Source: Zim to wait a little longer to access US market | The Financial Gazette February 16, 2018
ZIMBABWEAN firms will have to wait a little longer to access the $211 billion United States of America market under the African Growth and Opportunity Act (AGOA).
US State Department acting director for economic and regional affairs, Harry Sullivan, told TheFinancial Gazette on Tuesday that despite the change of government in Zimbabwe, the southern African country will not be immediately eligible to benefit from the AGOA programme.
“Every year there is an inter-agency process in Washington that considers new AGOA-eligible countries, and this year, in fact, we anticipate that The Gambia and Swaziland will rejoin AGOA,” he said in a telephone interview.
“Zimbabwe — because the changes there are so new and because the group starts meeting really in the middle of each year — we anticipate that we’ll be discussing Zimbabwe this year. The other thing is that the situation is still new; we are very optimistic, along with the Zimbabwean people, that change will continue to be positive and it’s a situation that we’re monitoring,” Sullivan said.
Zimbabwe has never been eligible to access the market due to the country’s human rights record and lack of respect for property rights.
Currently, 38 African countries are eligible for AGOA, which extends duty-free access to the US market across 6 000 tariff lines.
The US determines whether countries in sub-Saharan Africa meet its published eligibility requirements on a yearly basis and beneficiary status can be granted, or withdrawn, at the discretion of the US President.
However, there’s renewed optimism in the country following the ascendancy to power of President Emmerson Mnangagwa, who is perceived as pro-business, raising expectations that foreign capital inflows would increase.
Mnangagwa replaced Robert Mugabe, who ruled the country for 37 years until his resignation in November last year when the army and his ZANU-PF party turned against him.
Sullivan said there’s huge potential in African countries to benefit from American markets under AGOA, which has since been extended to 2025.

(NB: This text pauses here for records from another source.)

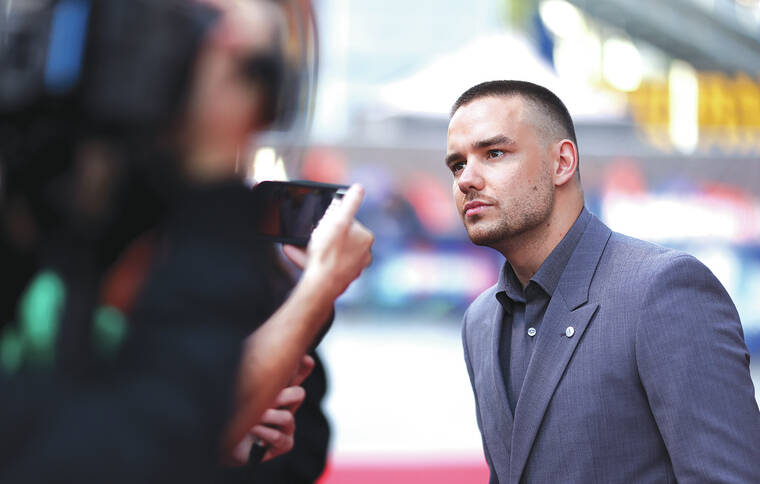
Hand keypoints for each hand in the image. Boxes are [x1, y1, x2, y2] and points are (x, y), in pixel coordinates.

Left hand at [229, 355, 314, 464]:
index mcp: (278, 393)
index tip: (306, 360)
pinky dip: (264, 432)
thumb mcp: (243, 396)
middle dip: (282, 395)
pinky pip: (279, 437)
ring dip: (268, 417)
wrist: (225, 444)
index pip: (296, 376)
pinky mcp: (284, 444)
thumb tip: (267, 358)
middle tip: (265, 400)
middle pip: (298, 394)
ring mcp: (287, 427)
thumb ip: (255, 379)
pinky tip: (253, 430)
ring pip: (287, 417)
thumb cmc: (233, 418)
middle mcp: (286, 408)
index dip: (302, 367)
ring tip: (253, 419)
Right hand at [283, 184, 372, 298]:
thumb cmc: (329, 253)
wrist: (320, 285)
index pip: (347, 221)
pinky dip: (316, 260)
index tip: (321, 225)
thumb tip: (359, 188)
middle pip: (339, 236)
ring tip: (303, 249)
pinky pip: (327, 263)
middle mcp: (364, 254)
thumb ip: (350, 204)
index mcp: (366, 238)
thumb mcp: (338, 222)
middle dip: (322, 235)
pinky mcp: (342, 277)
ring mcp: (353, 267)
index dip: (331, 221)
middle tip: (310, 237)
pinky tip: (305, 259)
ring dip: (316, 248)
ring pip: (331, 251)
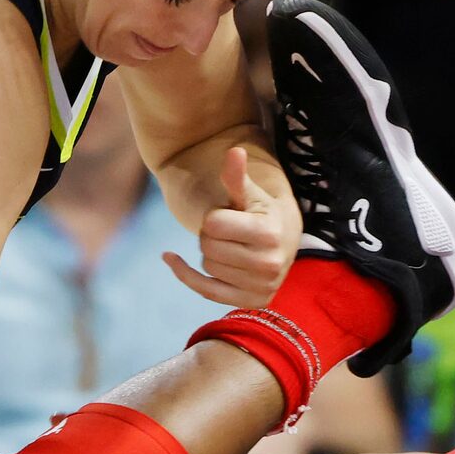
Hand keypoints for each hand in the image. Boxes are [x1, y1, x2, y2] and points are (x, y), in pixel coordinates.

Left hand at [166, 145, 297, 308]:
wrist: (285, 240)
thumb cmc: (263, 212)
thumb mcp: (251, 193)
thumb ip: (237, 177)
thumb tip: (234, 151)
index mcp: (269, 233)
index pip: (212, 225)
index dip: (215, 217)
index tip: (231, 215)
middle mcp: (269, 264)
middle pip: (208, 246)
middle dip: (212, 236)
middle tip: (231, 232)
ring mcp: (261, 287)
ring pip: (207, 266)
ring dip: (211, 254)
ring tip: (232, 246)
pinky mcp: (251, 302)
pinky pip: (205, 290)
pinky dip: (184, 274)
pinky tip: (169, 258)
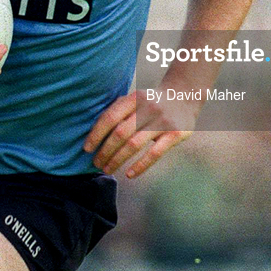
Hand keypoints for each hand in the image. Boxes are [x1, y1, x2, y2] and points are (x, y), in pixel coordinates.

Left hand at [83, 90, 197, 178]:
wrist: (184, 96)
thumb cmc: (150, 103)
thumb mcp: (134, 99)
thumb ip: (117, 112)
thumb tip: (92, 135)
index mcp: (134, 98)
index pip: (110, 117)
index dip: (96, 134)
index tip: (87, 149)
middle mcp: (148, 108)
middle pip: (120, 133)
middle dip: (105, 151)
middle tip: (96, 164)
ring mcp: (162, 121)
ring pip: (134, 144)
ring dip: (117, 160)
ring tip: (107, 169)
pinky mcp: (175, 134)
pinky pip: (154, 153)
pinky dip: (140, 166)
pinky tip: (129, 174)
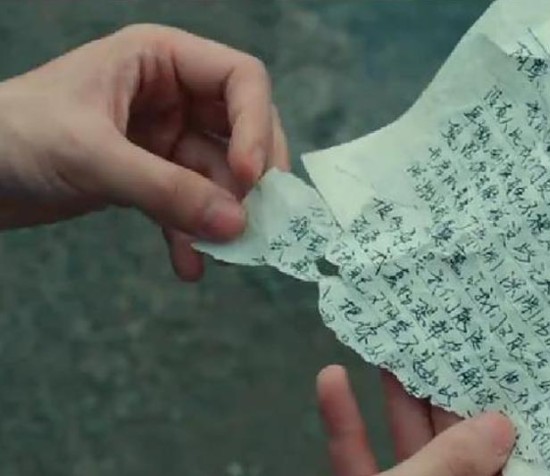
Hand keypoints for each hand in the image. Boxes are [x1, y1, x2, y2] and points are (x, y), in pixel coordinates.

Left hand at [0, 24, 287, 279]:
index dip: (256, 126)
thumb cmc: (12, 135)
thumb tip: (237, 224)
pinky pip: (187, 203)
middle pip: (242, 129)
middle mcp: (170, 93)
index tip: (252, 178)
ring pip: (218, 174)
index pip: (242, 80)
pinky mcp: (147, 175)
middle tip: (256, 218)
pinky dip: (191, 234)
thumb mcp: (91, 156)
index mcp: (160, 60)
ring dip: (222, 214)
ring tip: (222, 251)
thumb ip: (165, 190)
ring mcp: (161, 136)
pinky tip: (190, 265)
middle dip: (250, 177)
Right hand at [316, 365, 515, 475]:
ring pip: (410, 445)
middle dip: (445, 388)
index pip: (509, 454)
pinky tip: (333, 377)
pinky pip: (361, 461)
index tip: (503, 360)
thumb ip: (453, 462)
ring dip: (396, 395)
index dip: (506, 409)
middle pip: (457, 440)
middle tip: (445, 335)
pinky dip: (346, 425)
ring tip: (392, 345)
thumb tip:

“There’s also huge potential for African businesses in the United States. It’s not easy, but I think businesses that have been able to take advantage successfully of the American market have benefitted significantly and I would encourage you all to promote AGOA among the private sector in Africa, and work with our trade hubs in order to make concrete opportunities happen,” he said.

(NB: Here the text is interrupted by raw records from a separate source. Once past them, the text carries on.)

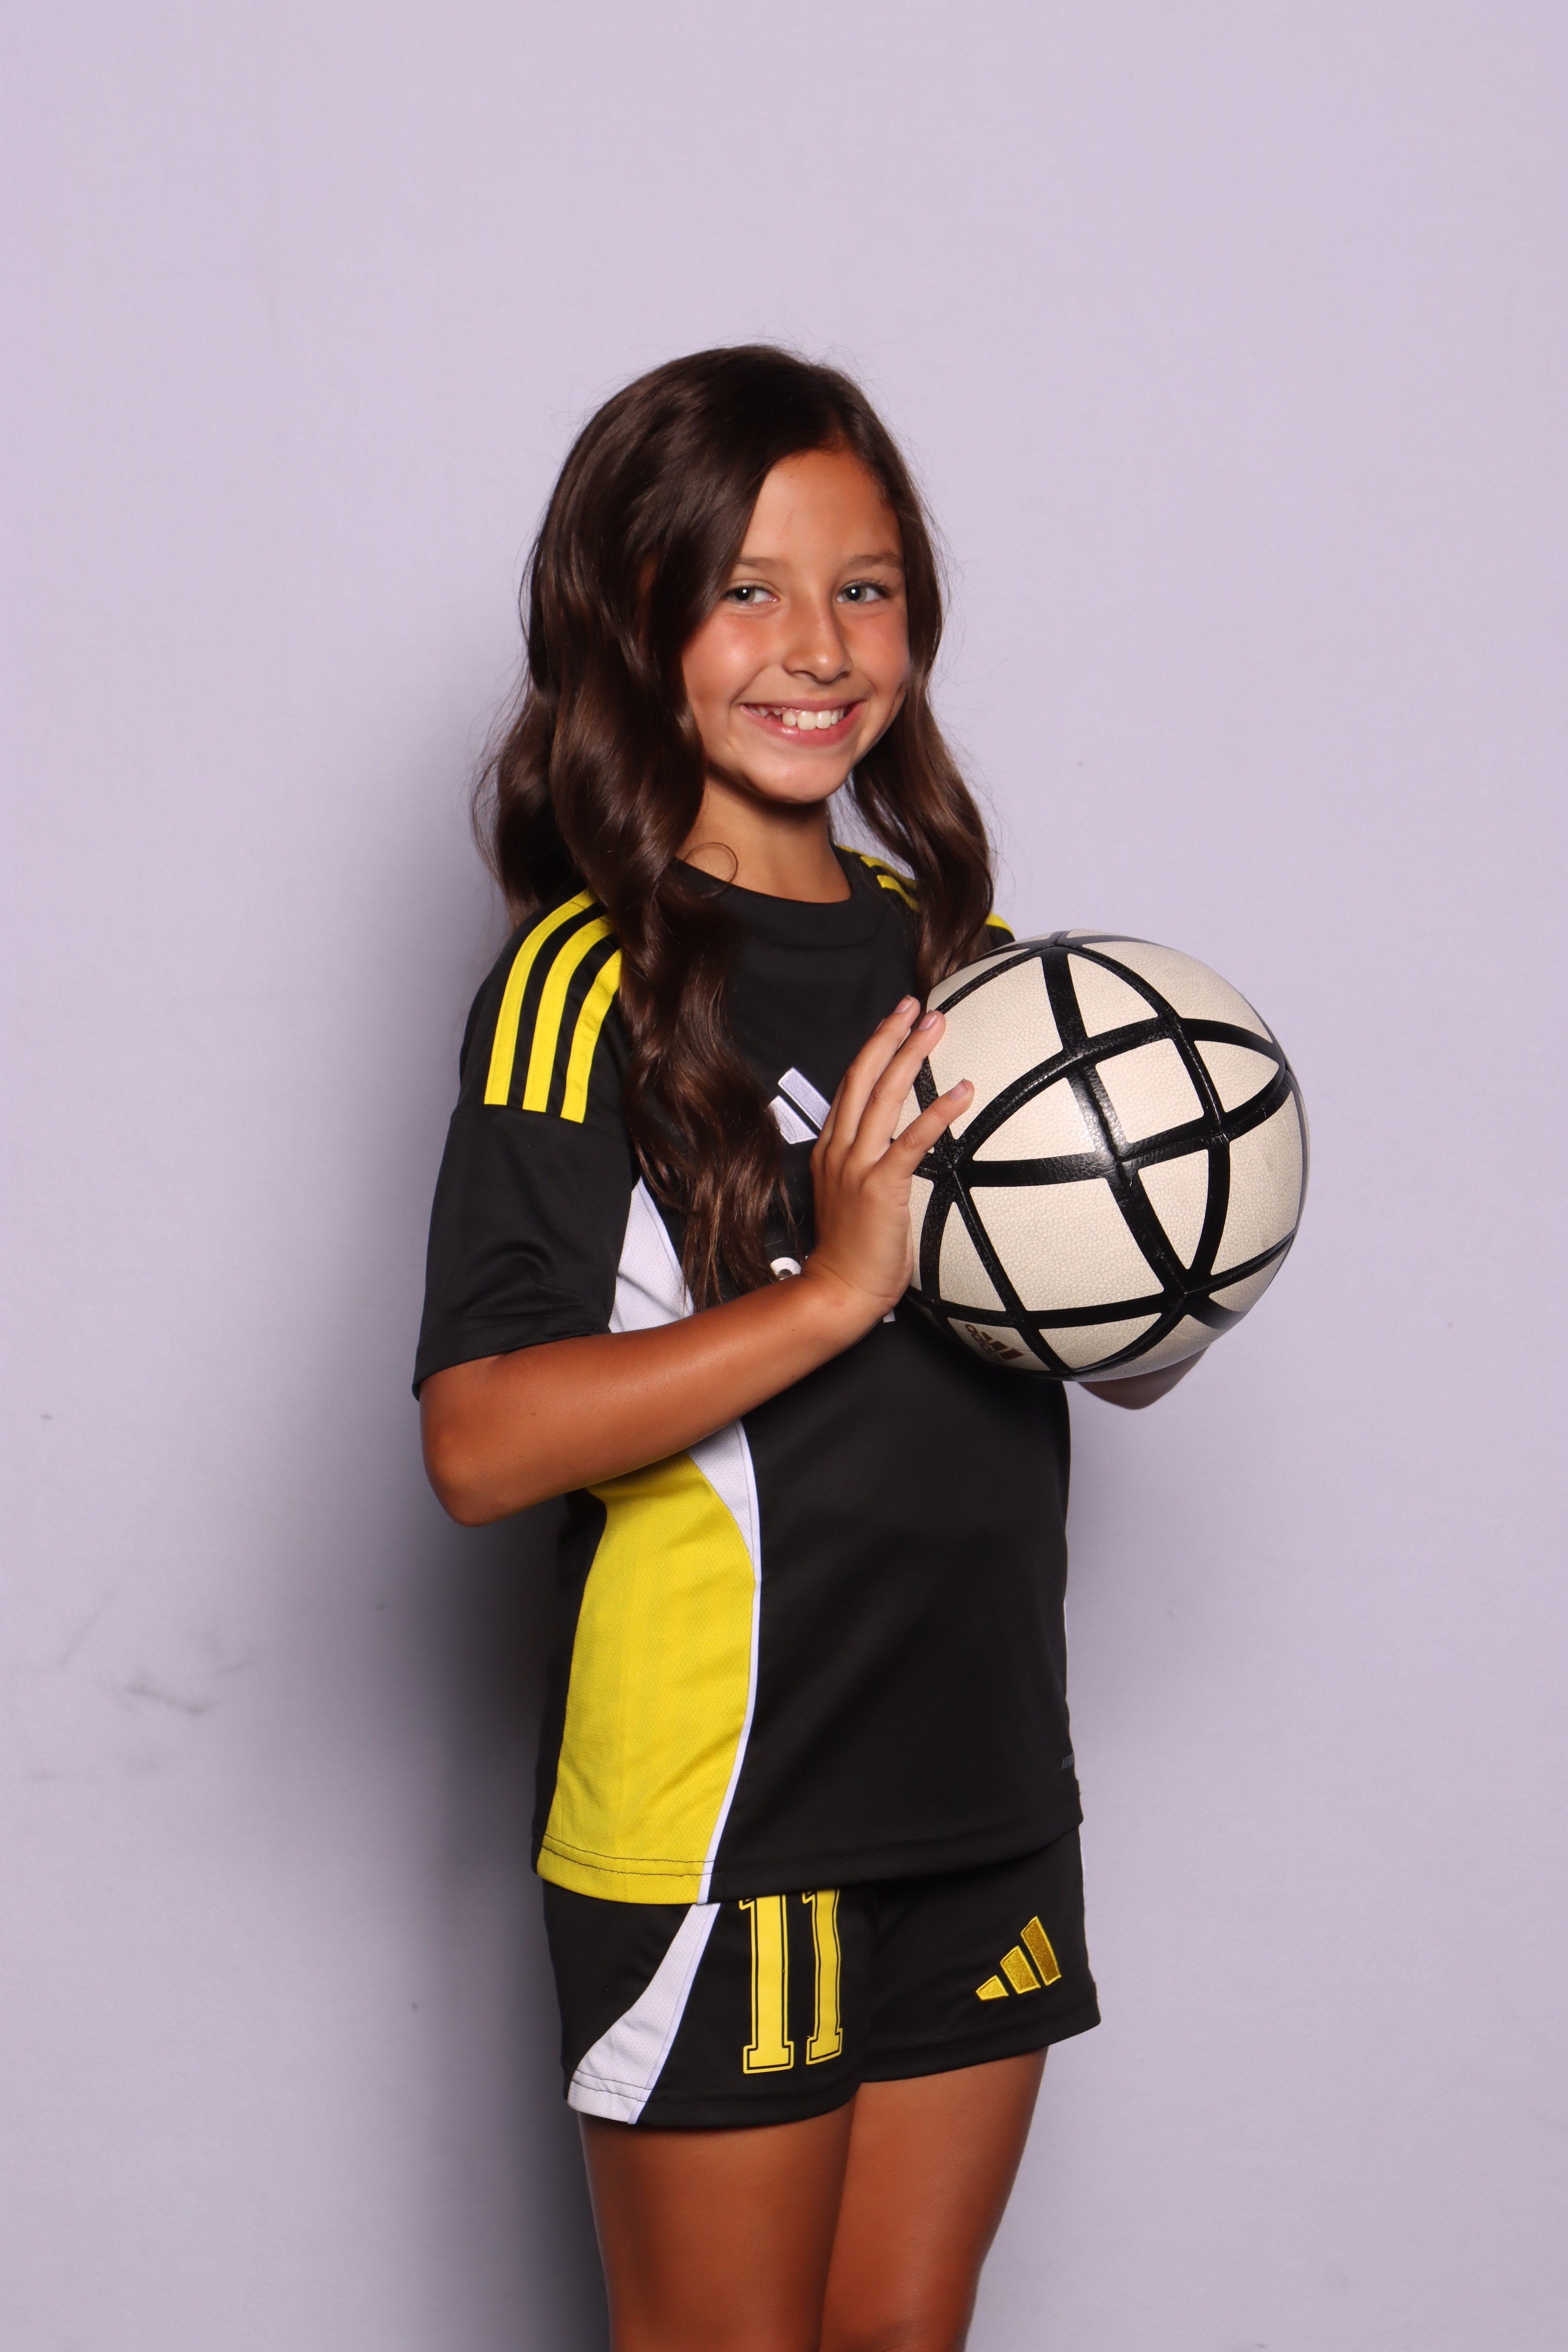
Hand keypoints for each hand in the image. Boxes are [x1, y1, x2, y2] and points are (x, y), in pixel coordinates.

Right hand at [801, 997, 971, 1334]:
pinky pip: (911, 1141)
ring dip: (911, 1056)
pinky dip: (938, 1112)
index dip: (874, 1048)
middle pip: (862, 1077)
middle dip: (890, 1036)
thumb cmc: (854, 1253)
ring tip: (937, 1027)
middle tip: (917, 1005)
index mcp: (832, 1150)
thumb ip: (873, 1168)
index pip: (851, 1086)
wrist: (838, 1291)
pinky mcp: (880, 1187)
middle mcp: (840, 1150)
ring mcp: (857, 1166)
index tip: (896, 1020)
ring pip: (882, 1096)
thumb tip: (905, 1150)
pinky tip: (963, 1091)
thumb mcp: (856, 1199)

In 2017, US-Africa trade rose by 15,8 percent, from $33 billion the previous year to $38,5 billion.
US exports to Africa rose four percent to $13,1 billion and African exports to the US rose by more than 20 percent to over $24 billion.
Increased oil exports, which are not covered by AGOA, accounted for a large share of the increase. Sullivan said there were also some “encouraging signs of diversification”.
For instance, African agricultural exports increased 10 percent to $2,7 billion and an increasing number of countries took advantage of the benefits available under the legislation.
Between 2016 and 2017, Ghana saw its exports under AGOA quadruple to more than $300 million, while Madagascar and Ethiopia took advantage of the market access granted for footwear and garments, with the two countries’ exports to the US rising to $152 million and $92 million respectively.